When faced with a purchase decision, it’s important to remember that the sole purpose of marketing, packaging, advertising, glossy photo spreads, etc., is to get you to buy things. That’s it. It’s not to make your life better, to make you healthier, more beautiful, or more fulfilled. It’s to get you to spend your money, and to keep you hungry to come back and spend more money when inevitably the product you buy turns out not to fill the void in your life it promised it would.
When you realize that the system is set up to keep you hooked and constantly coming back for more, it becomes easier to say no, and to tell the difference between what you really need, and what’s just an impulse purchase, a rush of adrenaline, that will lose its luster within 6 months.
I’m not saying that you shouldn’t ever buy things; it’s important to make room in your life for things that bring you joy. But it’s worth stopping to consider whether a potential purpose either a) is truly necessary or b) will bring joy to your life. If it doesn’t fit one of those two criteria, it’s best to resist. You’ll be amazed at how much financial flexibility comes from saying “no” more often than you say “yes”.
5. Tune in to the important things.
Why do we feel that we need to buy things all the time in order to feel fulfilled? Sometimes, we don’t realize we’re already surrounded by people and places that give us joy and fulfillment.

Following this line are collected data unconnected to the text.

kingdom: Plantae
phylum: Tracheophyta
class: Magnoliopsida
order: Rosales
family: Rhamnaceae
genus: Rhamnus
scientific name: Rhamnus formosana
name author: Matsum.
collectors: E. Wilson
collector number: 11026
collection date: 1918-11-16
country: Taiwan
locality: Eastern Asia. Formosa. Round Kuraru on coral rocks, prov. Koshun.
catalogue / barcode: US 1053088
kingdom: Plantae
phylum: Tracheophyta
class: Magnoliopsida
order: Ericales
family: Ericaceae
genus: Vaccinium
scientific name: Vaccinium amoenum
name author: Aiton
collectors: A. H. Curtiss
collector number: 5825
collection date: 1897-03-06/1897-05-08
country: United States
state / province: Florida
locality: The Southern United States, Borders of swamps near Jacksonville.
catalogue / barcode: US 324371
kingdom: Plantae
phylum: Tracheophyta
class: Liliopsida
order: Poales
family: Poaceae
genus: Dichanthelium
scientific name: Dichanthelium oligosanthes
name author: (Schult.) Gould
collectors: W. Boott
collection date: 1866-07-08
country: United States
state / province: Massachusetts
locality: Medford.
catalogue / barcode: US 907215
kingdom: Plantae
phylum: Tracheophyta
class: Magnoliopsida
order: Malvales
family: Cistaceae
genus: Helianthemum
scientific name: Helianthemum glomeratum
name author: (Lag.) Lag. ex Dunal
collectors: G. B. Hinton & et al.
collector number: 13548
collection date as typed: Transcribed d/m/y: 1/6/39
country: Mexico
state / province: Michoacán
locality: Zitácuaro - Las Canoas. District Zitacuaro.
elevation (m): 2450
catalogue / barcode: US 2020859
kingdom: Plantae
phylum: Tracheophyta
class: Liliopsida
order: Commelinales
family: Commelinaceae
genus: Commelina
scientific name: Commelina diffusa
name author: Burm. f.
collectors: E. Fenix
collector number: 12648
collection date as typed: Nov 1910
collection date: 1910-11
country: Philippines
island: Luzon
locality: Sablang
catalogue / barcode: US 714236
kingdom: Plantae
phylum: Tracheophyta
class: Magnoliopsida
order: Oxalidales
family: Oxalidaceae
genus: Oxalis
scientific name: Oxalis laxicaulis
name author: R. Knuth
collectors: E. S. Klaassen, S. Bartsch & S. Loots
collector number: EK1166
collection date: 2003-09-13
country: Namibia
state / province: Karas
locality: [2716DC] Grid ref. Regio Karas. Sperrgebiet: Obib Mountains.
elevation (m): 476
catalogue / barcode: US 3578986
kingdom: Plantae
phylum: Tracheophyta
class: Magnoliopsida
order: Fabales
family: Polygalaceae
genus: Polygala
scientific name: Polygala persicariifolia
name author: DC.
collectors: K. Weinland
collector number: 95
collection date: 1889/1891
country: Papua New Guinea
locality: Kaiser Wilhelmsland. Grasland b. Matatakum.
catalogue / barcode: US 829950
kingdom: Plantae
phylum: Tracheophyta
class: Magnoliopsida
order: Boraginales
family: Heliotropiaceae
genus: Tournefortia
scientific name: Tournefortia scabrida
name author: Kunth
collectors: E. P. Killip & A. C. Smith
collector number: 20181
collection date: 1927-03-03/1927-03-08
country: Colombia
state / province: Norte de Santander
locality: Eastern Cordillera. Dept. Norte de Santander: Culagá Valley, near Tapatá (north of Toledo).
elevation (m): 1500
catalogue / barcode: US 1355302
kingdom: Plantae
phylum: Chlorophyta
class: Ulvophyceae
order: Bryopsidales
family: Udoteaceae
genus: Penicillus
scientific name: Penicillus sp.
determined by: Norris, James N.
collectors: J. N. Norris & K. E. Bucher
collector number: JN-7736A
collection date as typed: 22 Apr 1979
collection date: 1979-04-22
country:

Take some time to put down your phone and check in with the people in your life. Get together with a friend and have a long talk, and do your best not to talk about yourself. Instead, engage with your friend and ask questions. Most of the time, when we’re having a conversation with someone, we are just biding our time waiting for our turn to speak; we can learn a lot from the people in our lives if we make a point to listen instead of talk. We all have friends who are interesting and creative in unique ways. Learn more about their craft and what inspires them.
Spend some time exploring your neighborhood. Hang out in the park on Saturday morning instead of watching Netflix in bed (even though Netflix in bed has it’s place in the world). Take a train or a road trip with friends to a nearby town or wilderness area and just explore. Get outside and use your body - go for a run or cycle to work. Keep your eyes and ears open and see what you notice.
When we are fulfilled by people and experiences, we don’t need to continuously buy things in order to feel complete. Let’s aim to be rich in memories, instead of rich in stuff.